May 19, 2011

Improved Sense Of Smell Helped To Grow Mammal Brains

Paleontologists have discovered that an improved sense of smell jumpstarted brain evolution in the ancestral cousins of present-day mammals. 

The findings help explain why mammals evolved such large and complex brains, which in some cases ballooned 10 times larger than relative body size. 

The researchers constructed fossils of two Early Jurassic Period mammals to provide evidence that the mammalian brain evolved in three major stages.  First by improvements in sense of smell or olfaction, second by an increase in touch sensitivity, and third by improved neuromuscular coordination.

"Now we have a much better idea of the historical sequence of events and of the relative importance of the different sensory systems in the early evolution of mammals," lead author Tim Rowe, Director of the Vertebrate Paleontology Laboratory at the University of Texas at Austin, said in a statement.

"It paints a much more vivid picture of what the ancestral mammal was like and how it behaved, and of our own ancestry," said Rowe.

Zhe-Xi Luo of the Carnegie Museum of Natural History said, "Our new study shows clearly that the olfactory part of the brain and the part of the brain linked to tactile sensation through fur were enlarged in these early mammals.

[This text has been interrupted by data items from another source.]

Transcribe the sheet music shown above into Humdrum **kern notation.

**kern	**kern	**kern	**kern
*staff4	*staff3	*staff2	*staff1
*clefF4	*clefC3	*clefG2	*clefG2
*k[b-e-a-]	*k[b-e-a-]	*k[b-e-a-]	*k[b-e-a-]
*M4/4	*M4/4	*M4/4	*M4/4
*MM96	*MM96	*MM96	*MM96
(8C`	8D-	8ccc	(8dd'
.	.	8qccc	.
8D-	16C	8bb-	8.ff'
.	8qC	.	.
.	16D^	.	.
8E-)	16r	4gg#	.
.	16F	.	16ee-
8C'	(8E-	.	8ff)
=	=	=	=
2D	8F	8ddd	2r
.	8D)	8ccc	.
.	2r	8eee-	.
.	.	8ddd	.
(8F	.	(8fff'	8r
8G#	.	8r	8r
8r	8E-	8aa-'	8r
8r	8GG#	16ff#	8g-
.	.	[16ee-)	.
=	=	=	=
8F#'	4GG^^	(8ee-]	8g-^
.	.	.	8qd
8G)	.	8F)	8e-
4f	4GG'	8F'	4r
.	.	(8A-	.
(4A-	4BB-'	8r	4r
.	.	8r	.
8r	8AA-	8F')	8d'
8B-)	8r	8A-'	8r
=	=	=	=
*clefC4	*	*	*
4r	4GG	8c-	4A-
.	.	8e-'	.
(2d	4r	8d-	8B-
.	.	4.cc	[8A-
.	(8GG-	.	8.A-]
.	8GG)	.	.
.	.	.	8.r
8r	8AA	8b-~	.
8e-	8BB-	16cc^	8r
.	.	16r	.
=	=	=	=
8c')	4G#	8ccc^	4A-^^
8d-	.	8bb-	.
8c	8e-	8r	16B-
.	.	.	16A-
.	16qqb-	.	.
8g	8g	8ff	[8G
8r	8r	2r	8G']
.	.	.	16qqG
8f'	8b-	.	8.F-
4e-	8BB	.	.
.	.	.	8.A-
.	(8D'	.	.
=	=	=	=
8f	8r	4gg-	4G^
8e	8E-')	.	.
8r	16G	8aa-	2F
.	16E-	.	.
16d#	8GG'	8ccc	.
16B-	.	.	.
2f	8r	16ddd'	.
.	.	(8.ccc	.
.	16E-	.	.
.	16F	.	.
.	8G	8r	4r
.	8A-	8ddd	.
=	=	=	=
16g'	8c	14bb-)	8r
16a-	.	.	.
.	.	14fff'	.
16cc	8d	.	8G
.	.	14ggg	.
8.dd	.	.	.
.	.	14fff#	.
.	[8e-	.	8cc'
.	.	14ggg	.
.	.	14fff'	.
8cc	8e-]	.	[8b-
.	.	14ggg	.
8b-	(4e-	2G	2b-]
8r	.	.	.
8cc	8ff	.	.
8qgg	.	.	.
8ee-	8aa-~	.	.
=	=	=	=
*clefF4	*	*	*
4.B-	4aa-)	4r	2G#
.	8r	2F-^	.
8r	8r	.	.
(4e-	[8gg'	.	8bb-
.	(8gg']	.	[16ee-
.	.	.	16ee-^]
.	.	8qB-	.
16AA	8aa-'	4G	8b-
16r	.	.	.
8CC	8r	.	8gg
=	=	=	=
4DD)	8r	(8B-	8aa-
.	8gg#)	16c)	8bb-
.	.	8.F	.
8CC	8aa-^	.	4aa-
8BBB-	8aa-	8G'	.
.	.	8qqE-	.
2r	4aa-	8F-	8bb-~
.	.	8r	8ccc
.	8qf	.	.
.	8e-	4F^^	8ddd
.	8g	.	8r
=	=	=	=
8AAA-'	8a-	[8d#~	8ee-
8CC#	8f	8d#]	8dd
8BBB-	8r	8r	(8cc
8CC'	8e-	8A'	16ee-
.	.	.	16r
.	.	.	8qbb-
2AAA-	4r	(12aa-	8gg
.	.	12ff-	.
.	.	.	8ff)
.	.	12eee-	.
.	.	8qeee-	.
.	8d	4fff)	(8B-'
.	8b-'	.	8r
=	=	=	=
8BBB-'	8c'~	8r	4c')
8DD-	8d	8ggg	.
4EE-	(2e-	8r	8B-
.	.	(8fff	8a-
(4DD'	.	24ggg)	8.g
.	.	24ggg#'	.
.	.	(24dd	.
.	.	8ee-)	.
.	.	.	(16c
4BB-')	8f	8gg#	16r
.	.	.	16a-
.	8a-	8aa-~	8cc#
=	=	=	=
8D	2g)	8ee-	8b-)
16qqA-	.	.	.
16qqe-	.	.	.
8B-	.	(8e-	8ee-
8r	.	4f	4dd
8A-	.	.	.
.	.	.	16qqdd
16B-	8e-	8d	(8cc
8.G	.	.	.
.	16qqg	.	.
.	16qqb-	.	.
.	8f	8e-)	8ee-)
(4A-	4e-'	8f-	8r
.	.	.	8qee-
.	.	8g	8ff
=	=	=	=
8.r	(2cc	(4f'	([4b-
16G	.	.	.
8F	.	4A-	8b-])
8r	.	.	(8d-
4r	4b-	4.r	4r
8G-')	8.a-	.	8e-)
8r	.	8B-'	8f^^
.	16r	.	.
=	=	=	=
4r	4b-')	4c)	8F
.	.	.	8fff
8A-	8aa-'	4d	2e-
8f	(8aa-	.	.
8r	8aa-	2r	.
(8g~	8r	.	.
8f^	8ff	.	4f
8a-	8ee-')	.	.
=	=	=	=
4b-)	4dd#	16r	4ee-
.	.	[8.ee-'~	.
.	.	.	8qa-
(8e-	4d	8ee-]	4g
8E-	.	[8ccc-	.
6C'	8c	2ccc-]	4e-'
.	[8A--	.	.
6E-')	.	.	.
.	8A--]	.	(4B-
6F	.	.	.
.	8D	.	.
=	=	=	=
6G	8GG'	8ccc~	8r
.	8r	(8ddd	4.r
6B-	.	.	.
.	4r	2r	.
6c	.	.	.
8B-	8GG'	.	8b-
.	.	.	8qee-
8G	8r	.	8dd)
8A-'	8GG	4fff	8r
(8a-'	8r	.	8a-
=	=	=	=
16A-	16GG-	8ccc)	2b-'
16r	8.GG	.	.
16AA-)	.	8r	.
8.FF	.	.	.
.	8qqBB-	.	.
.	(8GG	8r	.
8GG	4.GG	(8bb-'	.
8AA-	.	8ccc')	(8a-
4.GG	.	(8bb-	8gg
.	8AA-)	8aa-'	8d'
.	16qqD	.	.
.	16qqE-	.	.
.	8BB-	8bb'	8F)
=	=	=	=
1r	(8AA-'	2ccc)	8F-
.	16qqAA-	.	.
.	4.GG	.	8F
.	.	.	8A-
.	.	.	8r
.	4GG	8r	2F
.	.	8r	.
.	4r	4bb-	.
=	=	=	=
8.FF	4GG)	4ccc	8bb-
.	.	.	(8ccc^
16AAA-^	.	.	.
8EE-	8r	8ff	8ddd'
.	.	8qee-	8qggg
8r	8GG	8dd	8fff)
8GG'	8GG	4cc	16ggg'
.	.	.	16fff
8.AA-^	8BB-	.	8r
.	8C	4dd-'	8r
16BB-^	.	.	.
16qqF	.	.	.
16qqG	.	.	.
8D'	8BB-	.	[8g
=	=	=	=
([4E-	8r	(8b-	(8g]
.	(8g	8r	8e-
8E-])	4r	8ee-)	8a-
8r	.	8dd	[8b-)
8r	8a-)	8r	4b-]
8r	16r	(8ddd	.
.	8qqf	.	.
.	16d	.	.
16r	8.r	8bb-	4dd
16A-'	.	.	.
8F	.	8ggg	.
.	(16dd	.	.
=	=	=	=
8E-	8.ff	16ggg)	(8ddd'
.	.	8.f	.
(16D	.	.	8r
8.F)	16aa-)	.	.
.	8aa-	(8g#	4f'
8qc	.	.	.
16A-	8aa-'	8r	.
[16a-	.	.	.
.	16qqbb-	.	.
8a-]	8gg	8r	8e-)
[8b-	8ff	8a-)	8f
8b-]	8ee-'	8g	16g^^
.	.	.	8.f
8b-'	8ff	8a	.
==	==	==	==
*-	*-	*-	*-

A sophisticated sense of smell and touch would have been crucial for mammals to survive and even thrive in the earliest part of our evolutionary history."

The researchers used X-ray computed tomography (CT) to reconstruct brain molds of the 190 million year old Morganuocodon and Hadrocoium fossils from China.  These creatures are thought to be precursors to existing mammals or "pre-mammals."

CT technology is indispensable for analyzing fragile fossils because it allows researchers to create three-dimensional images of a fossilized brain cavity without having to destroy the fossil in order to expose the endocast.

The team spent years scanning over a dozen pre-mammal brain molds, making 3D images to give the researchers an inside view of the brain and nasal cavities of the fossils.

The researchers discovered the nasal cavity and related smell regions were enlarged in the pre-mammal fossils, along with areas of the brain that process olfactory information.

"This is the most comprehensive study yet undertaken using computed tomography to study the evolution of the mammalian skull," Thomas E. Macrini, assistant professor of biological sciences at St. Mary's University in San Antonio, said in a statement. "And it is exciting to see these new insights emerging from years of intense labor."

The team also scanned over 200 living species over the past 10 years.  The scans are available to the public along with nearly 1,000 other specimens on digimorph.org.

Results of the study are published in Science.


Image 1: Skull of Hadrocodium wui. Photo: Mark Klingler and Zhe-Xi Luo, Carnegie Museum of Natural History.

Image 2: CT scans of modern short-tailed opossum (upper left) and Hadrocodium (bottom right) brains (pink) through cut-away skulls. Olfactory bulbs are at front of brain (reddish pink). Credit: Matt Colbert, Univ. of Texas at Austin.